Missouri Senior Recognized with National Gracie Award for her ‘Obvious Question’ Podcast

Madi Lawson

Senior Madison Lawson has won a national Gracie Award for her podcast “The Obvious Question.” Lawson will be honored during a luncheon on June 26 in New York City.

By Jennifer Nelson

Columbia, Mo. (May 7, 2019) — Missouri School of Journalism senior Madison Lawson of St. Peters, Missouri, is being honored with a national Gracie Award, which recognizes “exemplary programming created by, for and about women” in digital and broadcast media.

Lawson is receiving the award for “Best Student Host/Personality,” for her work on her podcast “The Obvious Question.” She will be honored during a luncheon on June 26 in New York City.

The award program recognizes women in local, national and student markets. There are some well-known journalists being recognized this year during the 44th annual awards, which are presented by the Alliance for Women in Media, including Tisha Thompson, MA ’01, of ESPN, Hoda Kotb of NBC News and Robin Roberts of ABC News.

“The Gracie Awards recognize exemplary programing created by, for and about women and celebrate individual and collective achievements of women in media,” said Becky Brooks, executive director of the Alliance for Media. “With a record-breaking number of entries in 2019, the content that is being honored truly represents the best of the brightest and boldest.”

Lawson’s podcast, which airs on KBIA-FM, “takes on the assumptions, misconceptions and just plain ignorance others have about people with disabilities.” During the first season of the podcast, Lawson, who has two rare forms of muscular dystrophy, shared a personal narrative from her own life while covering subjects such as sex, dating, fashion and friendship.

“Being a host of a podcast like this and being vulnerable and getting people to open up, just comes so incredibly natural to her (Lawson),” said co-host Rebecca Smith, reporter and producer for the KBIA Health and Wealth Desk. “Madi is such an empathetic and talented host.”
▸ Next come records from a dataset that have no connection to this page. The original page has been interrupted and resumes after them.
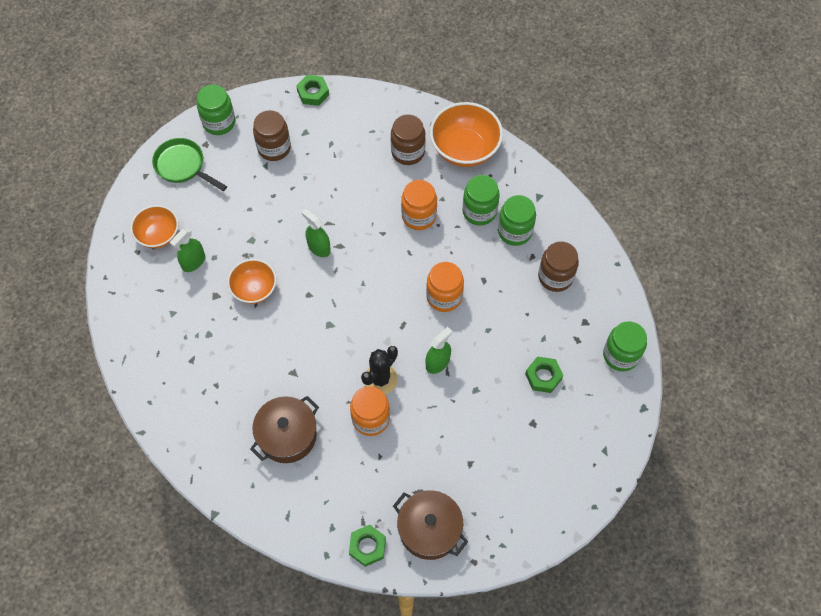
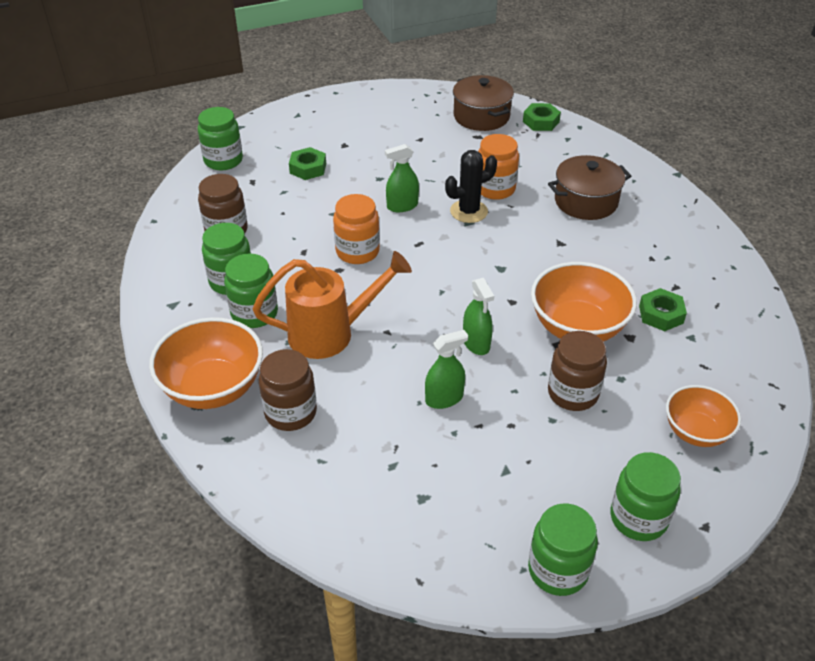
camera: 155 degrees left, 20 degrees down
(183, 166) = (638, 518): green pan -> green jar
(193, 262) = (651, 382): green spray bottle -> green spray bottle (444, 398)
(254, 289) = (577, 327): orange bowl -> orange bowl, size x1.58
(274, 148) = (482, 492): brown jar -> brown jar (573, 393)
(313, 93) = (377, 559): green nut -> green nut (661, 314)
(419, 216) = (330, 333): orange jar -> orange watering can

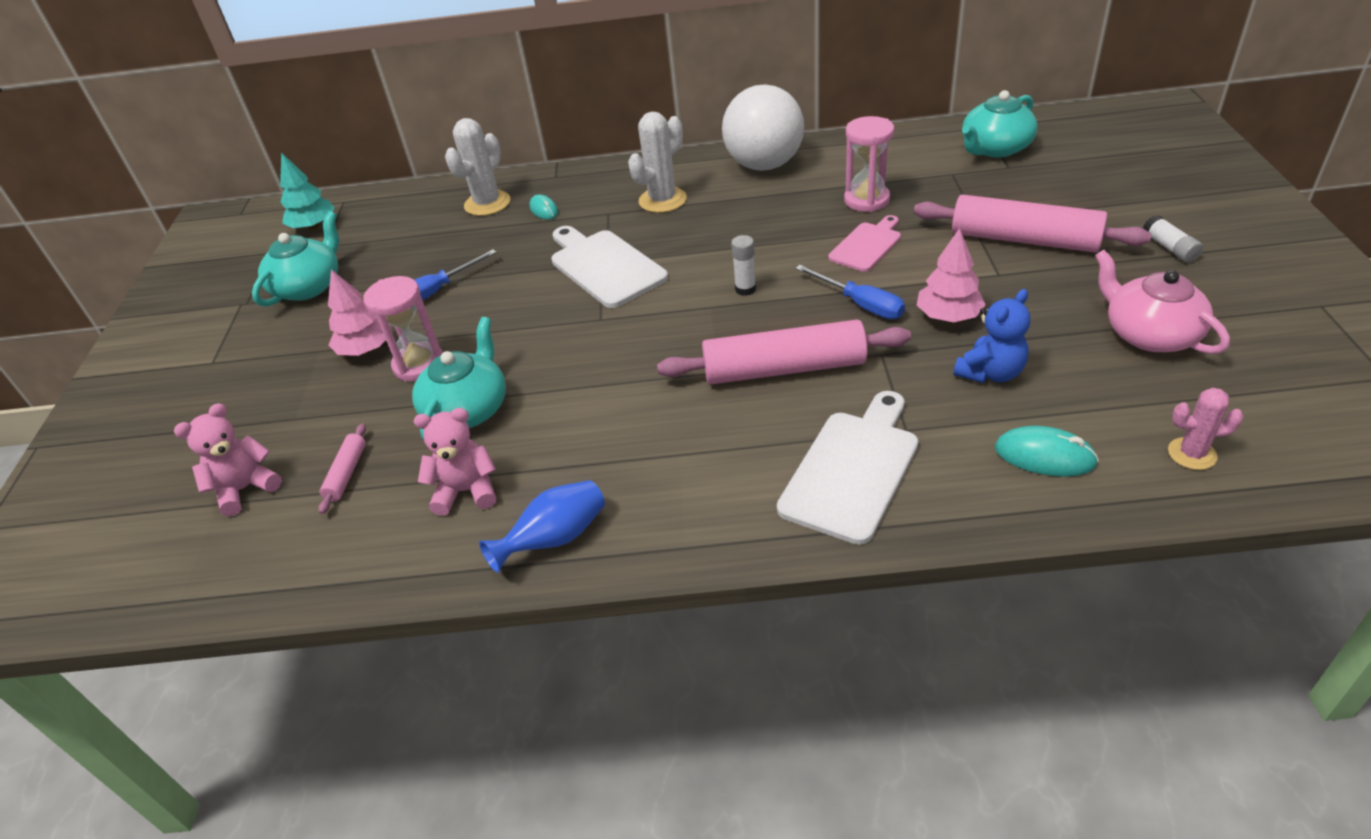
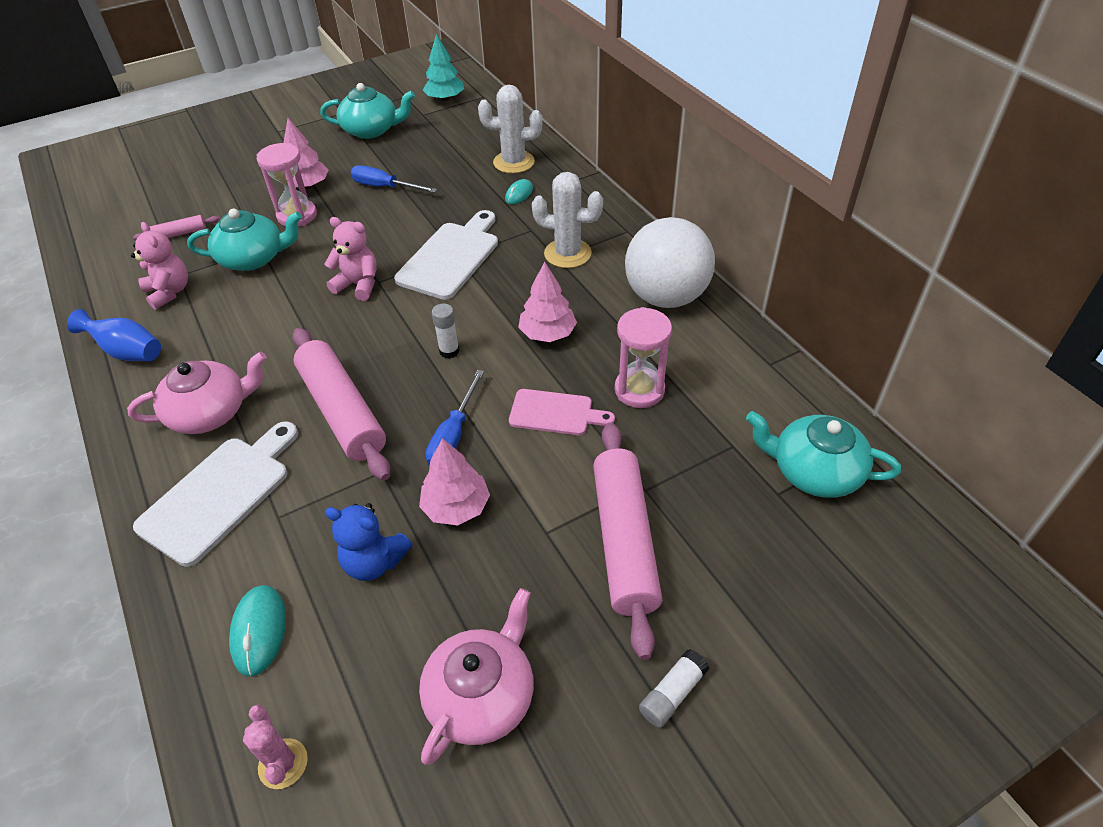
camera: 60 degrees right, 5 degrees up
(245, 489) = (160, 200): pink teddy bear -> pink teddy bear (358, 285)
(720, 468) = (210, 412): none -> pink teapot
(764, 231) = (547, 334): none -> pink tree
(852, 470) = (220, 494): white cutting board -> white cutting board turned 60 degrees counterclockwise

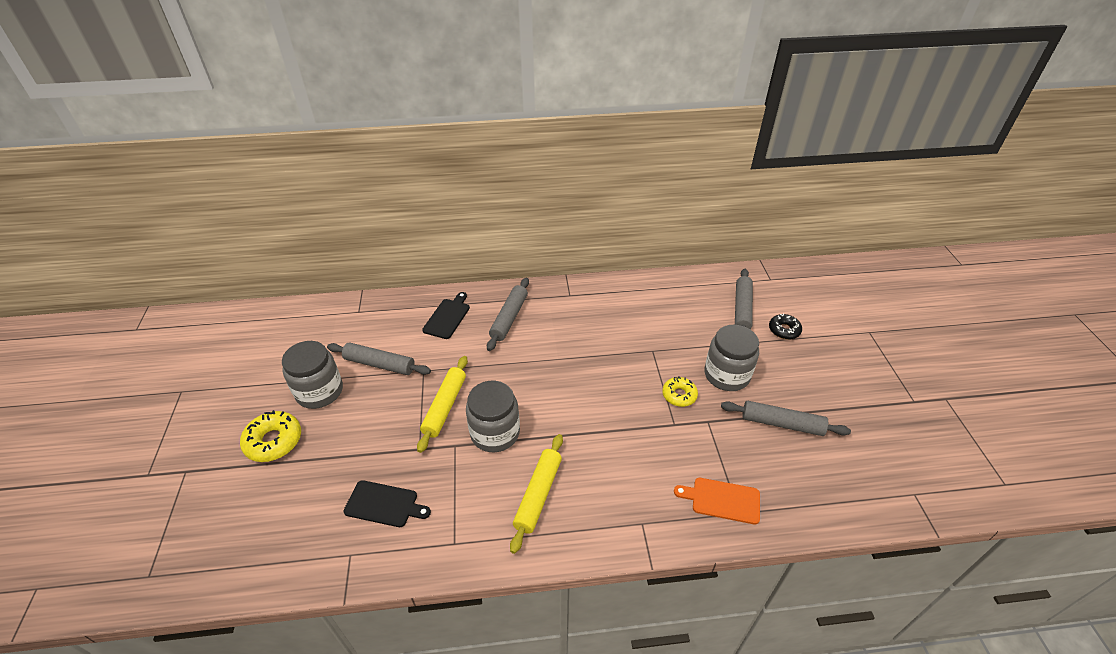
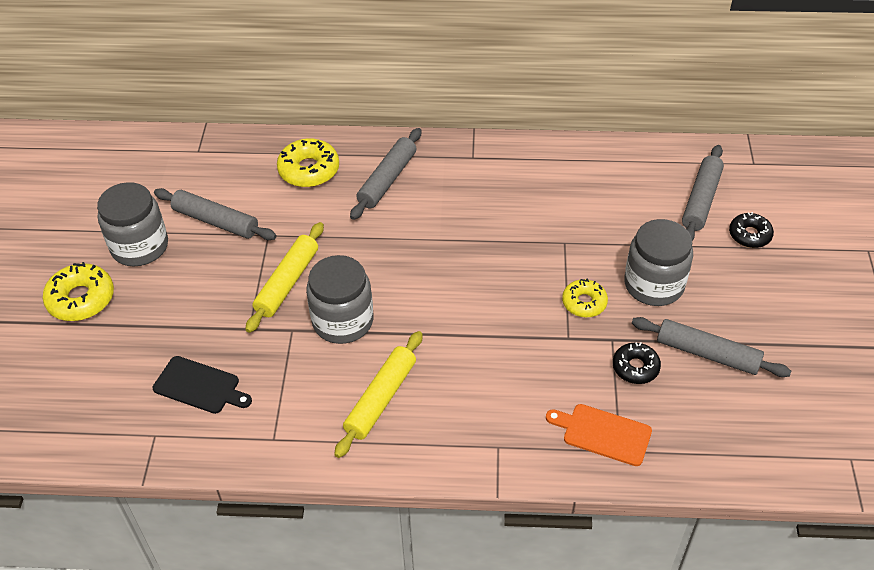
camera: 10 degrees right, 5 degrees up
(447, 317) = (309, 170): black cutting board -> yellow donut
(731, 441) = (635, 367): none -> black donut

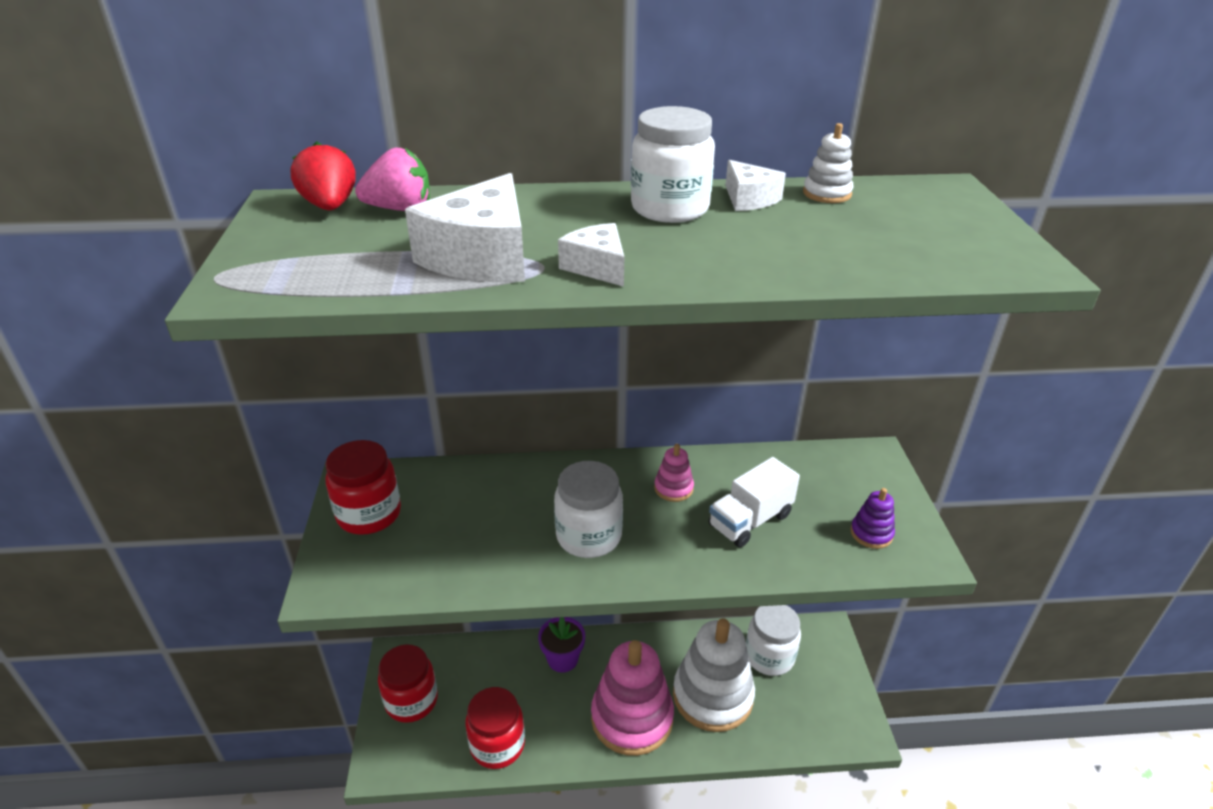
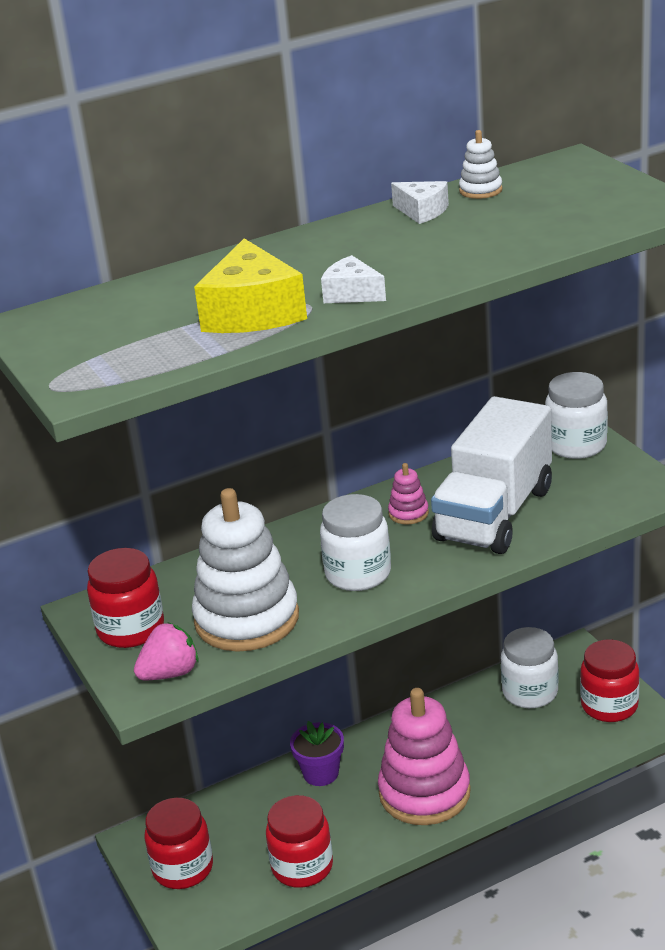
camera: 20 degrees left, 5 degrees down
(330, 206) = (69, 313): red strawberry -> none
(400, 209) = (135, 298): pink strawberry -> pink strawberry (170, 673)
(482, 257) = (252, 312): white cheese -> yellow cheese
(670, 209) = (365, 236): white jar -> white jar (576, 445)
(712, 696) = (493, 745): white stacking toy -> white stacking toy (247, 619)
(750, 520) = (494, 514): white truck -> white truck, size x1.79
(831, 701) = (609, 706): none -> red jar
(871, 533) = (603, 489): purple stacking toy -> none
With the launch of season two planned for later this year, Lawson reflects on how much impact she has seen the podcast have on its listeners so far: “I’ve had girls from around the world reach out to me saying that they had heard my podcast and they could relate to something in one way or another and saying ‘nobody ever talks about this.’ I felt the same way. That’s been really cool because sometimes during the making of this podcast it’s been really hard to be so vulnerable and open about things and so just knowing that one girl heard that, felt seen and understood, that’s all I really wanted from this podcast.”

About KBIA

KBIA, mid-Missouri’s NPR-member station, reaches 15 counties and has served mid-Missouri since 1972. KBIA is a university-licensed, community-supported not-for-profit institution, actively involved in the life of the mid-Missouri area. The station is the area’s largest provider of arts programming, serving more than 30,000 listeners and members each week. Journalism students produce stories with audio, video and text for the website while also producing traditional radio newscasts and long-form stories. The station is owned by the University of Missouri and is one of the most successful public radio stations in the nation.